Going “over the line” in sales means you will be kicked out of a business or have an abrupt end to a phone conversation. Everyone agrees this is a bad thing; you don’t want to cross that line. However, today I’d like to explain why you SHOULD cross the line in sales!
As children, we all learned not to cross the line set by the adults in our lives – parents, grandparents, etc. When I was told to go to my room, I knew I was in trouble because I crossed the line! How did we know where the line was? We knew where the line was because we crossed it! Right away you got some negative feedback and knew that’s where the line was.
There is a psychological problem which many sales people have; they don’t want to cross the line. No one wants to be too pushy. Fifteen years ago, when I first got into sales, most sales people with whom I interacted were constantly crossing the line. Today I’m amazed that I never hear of or talk to sales people who cross the line. I find that the opposite extreme is the problem now; sales people don’t even know where the line is. They feel like they are right on the edge, but the edge is actually ten miles away!
Although I’m not suggesting that you should constantly push people over the line, there is one sense in which you SHOULD cross the line. Here is my challenge to you: on your next sales call decide to walk into the business knowing that you are either going to get the “yes” or get kicked out. Don’t leave there without the sale. For most of you that would be a terrifying thing.
My first day in merchant services, I had three appointments which the company had scheduled through telemarketing. They were terrible prospects, but they were still leads. The first place was a barber shop doing about $1,000 a month in credit card processing. For those of you who understand the industry, you know that isn’t much of a sale. I talked to this barber for thirty minutes, but he wasn’t interested. My next stop was a bike shop – a little, tiny bike shop. It was a long-time business whose owner was probably ninety years old. I had decided before pulling into the shop that I must find out where the line was; I knew I would walk out with a sale or walk out because I was kicked out. I stayed with the poor guy for probably more than two hours, looked at his statement, and was relentless. I had to apologize and back up a few times when I stepped on the line. However, I DID get the sale. It was the first sale I ever made in credit card processing. Now I knew I could push harder with everyone else because I knew where the line was.

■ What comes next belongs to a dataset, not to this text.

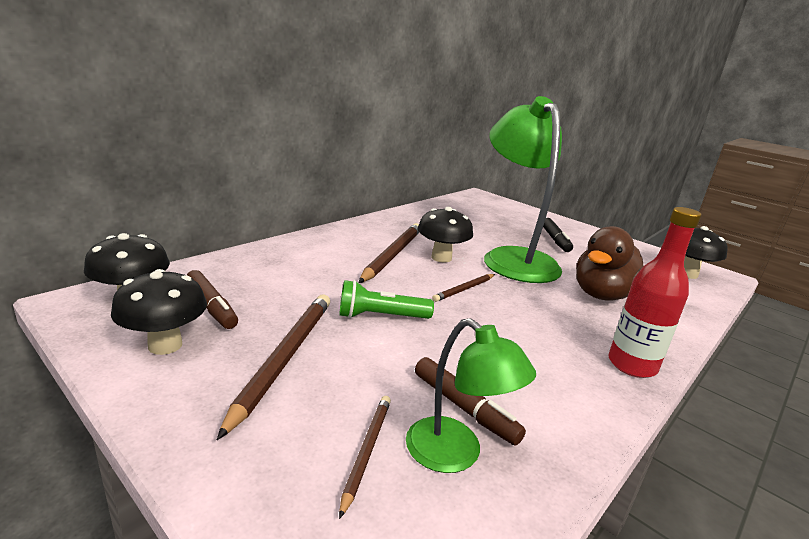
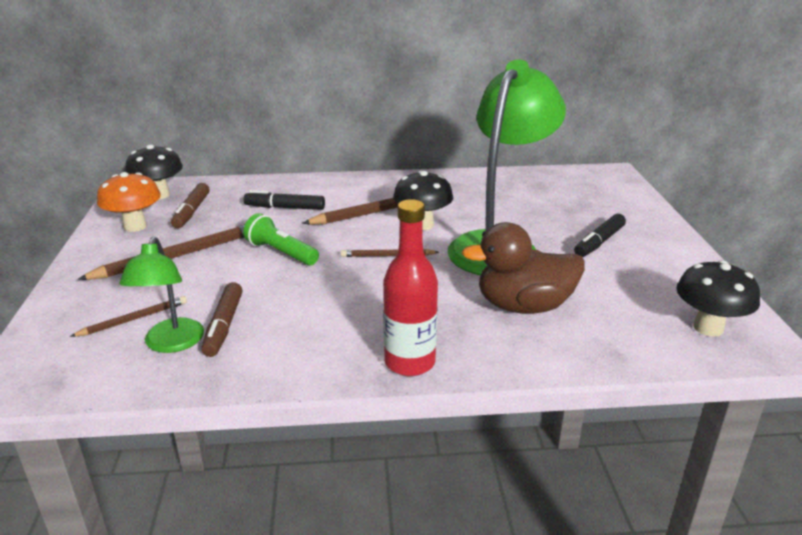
camera: 45 degrees right, 5 degrees up
black mushroom [111,269,207,355] -> orange mushroom [97,172,161,232]
none -> black marker [244,190,325,210]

You could probably be closing seven or eight times more than you are. If someone tells you “no,” do you simply say, “Okay, thanks for your time”? That’s NOT a sales professional! Are you an order taker? CLOSE DEALS. When prospects say “no,” you close again. When they say “no” again, you close again. Then when they say “no” again, become personal with this kind of response, “Hey, I’m not trying to be difficult here, but this is my business. It really matters to me. I believe I can do a good job for you and want the opportunity to earn your trust. Please give me that chance. Would you at least give me a shot?” You must use these kinds of lines and push for the sale. Probably 99% of you who are reading this have never “crossed the line” in sales. You have no idea where the line is until you’ve crossed it. Let me encourage you to decide on your next stop or phone call that you’re going to get the sale or get kicked out. Push harder to make sure you are closing deals; that is what sales people do.